Instructions to follow >>
Sift through the material below and return the lines with "assign".

Data for review >>

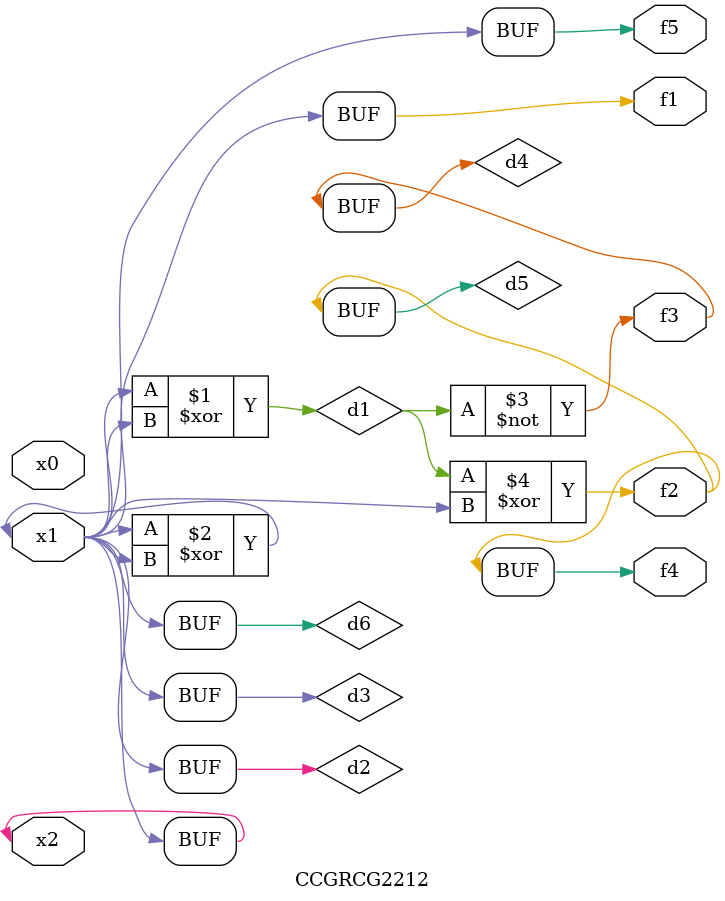
<source format=v>
module CCGRCG2212(
	input x0, x1, x2,
	output f1, f2, f3, f4, f5
);

	wire d1, d2, d3, d4, d5, d6;

	xor (d1, x1, x2);
	buf (d2, x1, x2);
	xor (d3, x1, x2);
	nor (d4, d1);
	xor (d5, d1, d2);
	buf (d6, d2, d3);
	assign f1 = d6;
	assign f2 = d5;
	assign f3 = d4;
	assign f4 = d5;
	assign f5 = d6;
endmodule

</source>
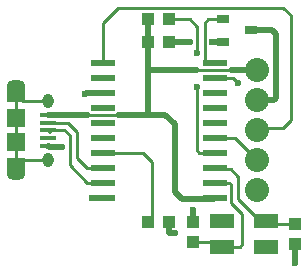
<source format=gtl>
G04 DipTrace 2.4.0.1*
%INinterface.front.gtl*%
%MOIN*%
%ADD13C,0.02*%
%ADD14C,0.01*%
%ADD16R,0.0787X0.0236*%
%ADD17R,0.0787X0.0472*%
%ADD18R,0.0394X0.0433*%
%ADD19R,0.0433X0.0394*%
%ADD20R,0.0531X0.0157*%
%ADD21O,0.0374X0.0492*%
%ADD22O,0.061X0.0394*%
%ADD23R,0.061X0.0571*%
%ADD24R,0.061X0.0591*%
%ADD25C,0.08*%
%ADD27R,0.0413X0.0256*%
%ADD29C,0.0236*%
%FSLAX44Y44*%
G04*
G70*
G90*
G75*
G01*
%LNTop*%
%LPD*%
X5600Y10749D2*
D13*
X6937D1*
D14*
X7937D1*
D13*
X8937D1*
X9500D1*
X9812Y10437D1*
Y8187D1*
X10062Y7937D1*
X11088D1*
X11138Y7987D1*
X8937Y13937D2*
Y13187D1*
Y12237D1*
Y10749D1*
X12562Y12237D2*
X11687D1*
D14*
X10562D1*
D13*
X8937D1*
X11138Y9987D2*
D14*
X11812D1*
X12562Y9237D1*
X5650Y10187D2*
X5600Y10237D1*
X6137D1*
X6312Y10062D1*
Y9062D1*
X6887Y8487D1*
X7437D1*
X5600Y10493D2*
X6256D1*
X6562Y10187D1*
Y9312D1*
X6887Y8987D1*
X7437D1*
X11437Y13189D2*
D13*
X11064D1*
X6062Y9687D2*
X5638D1*
X5600Y9725D1*
X7437Y7987D2*
X7062D1*
X9606Y7187D2*
Y6812D1*
X9812D1*
X9606Y13187D2*
X10312Y13189D1*
X10437Y7187D2*
Y7562D1*
X13812Y6437D2*
Y5812D1*
X7437Y11487D2*
X6862D1*
X6812Y11437D1*
X11138Y11987D2*
D14*
X11762D1*
X11937Y11812D1*
X10437Y6518D2*
X11240D1*
X11401Y6357D1*
X11138Y8487D2*
X11637D1*
X11687Y8437D1*
Y7812D1*
X12062Y7437D1*
Y6437D1*
X11982Y6357D1*
X11401D1*
X13812Y7106D2*
X12974D1*
X12857Y7223D1*
X12651D1*
X11937Y7937D1*
Y8687D1*
X11687Y8937D1*
X11188D1*
X11138Y8987D1*
X7437Y9487D2*
X8762D1*
X9062Y9187D1*
Y7312D1*
X8937Y7187D1*
X11138Y9487D2*
X10637D1*
X10562Y9562D1*
Y11687D1*
Y12812D2*
Y13687D1*
X10312Y13937D1*
X9606D1*
X12562Y11237D2*
D13*
X13112D1*
X13187Y11312D1*
Y13437D1*
X13062Y13562D1*
X12344D1*
X12343Y13563D1*
X11437Y13937D2*
D14*
X10937D1*
X10812Y13812D1*
Y12562D1*
X10937Y12437D1*
X11088D1*
X11138Y12487D1*
X5600Y11221D2*
X4744D1*
X4537Y11428D1*
X5600Y9253D2*
X4744D1*
X4537Y9046D1*
Y11428D2*
Y10631D1*
Y9843D1*
Y9046D1*
Y8761D2*
Y9046D1*
Y11713D2*
Y11428D1*
X7437Y12487D2*
Y13812D1*
X7937Y14312D1*
X13437D1*
X13687Y14062D1*
Y10562D1*
X13437Y10312D1*
X12637D1*
X12562Y10237D1*
D29*
X11064Y13189D3*
X6062Y9687D3*
X7062Y7987D3*
X9812Y6812D3*
X7062Y7987D3*
X10312Y13189D3*
X10437Y7562D3*
X13812Y5812D3*
X9812Y6812D3*
X6812Y11437D3*
X11937Y11812D3*
X10562Y11687D3*
Y12812D3*
D16*
X11138Y7987D3*
Y8487D3*
Y8987D3*
Y9487D3*
Y9987D3*
Y10487D3*
Y10987D3*
Y11487D3*
Y11987D3*
Y12487D3*
X7437D3*
Y11987D3*
Y11487D3*
Y10987D3*
Y10487D3*
Y9987D3*
Y9487D3*
Y8987D3*
Y8487D3*
Y7987D3*
D17*
X12857Y7223D3*
X11401D3*
Y6357D3*
X12857D3*
D18*
X10437Y7187D3*
Y6518D3*
X13812Y6437D3*
Y7106D3*
D19*
X8937Y7187D3*
X9606D3*
X8937Y13187D3*
X9606D3*
D20*
X5600Y10749D3*
Y10493D3*
Y10237D3*
Y9981D3*
Y9725D3*
D21*
Y11221D3*
Y9253D3*
D22*
X4537Y11713D3*
Y8761D3*
D23*
Y11428D3*
Y9046D3*
D24*
Y10631D3*
Y9843D3*
D19*
X9606Y13937D3*
X8937D3*
D25*
X12562Y12237D3*
Y11237D3*
Y10237D3*
Y9237D3*
Y8237D3*
D27*
X11437Y13937D3*
Y13189D3*
X12343Y13563D3*
M02*

</source>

Reply >>
	assign f1 = d6;
	assign f2 = d5;
	assign f3 = d4;
	assign f4 = d5;
	assign f5 = d6;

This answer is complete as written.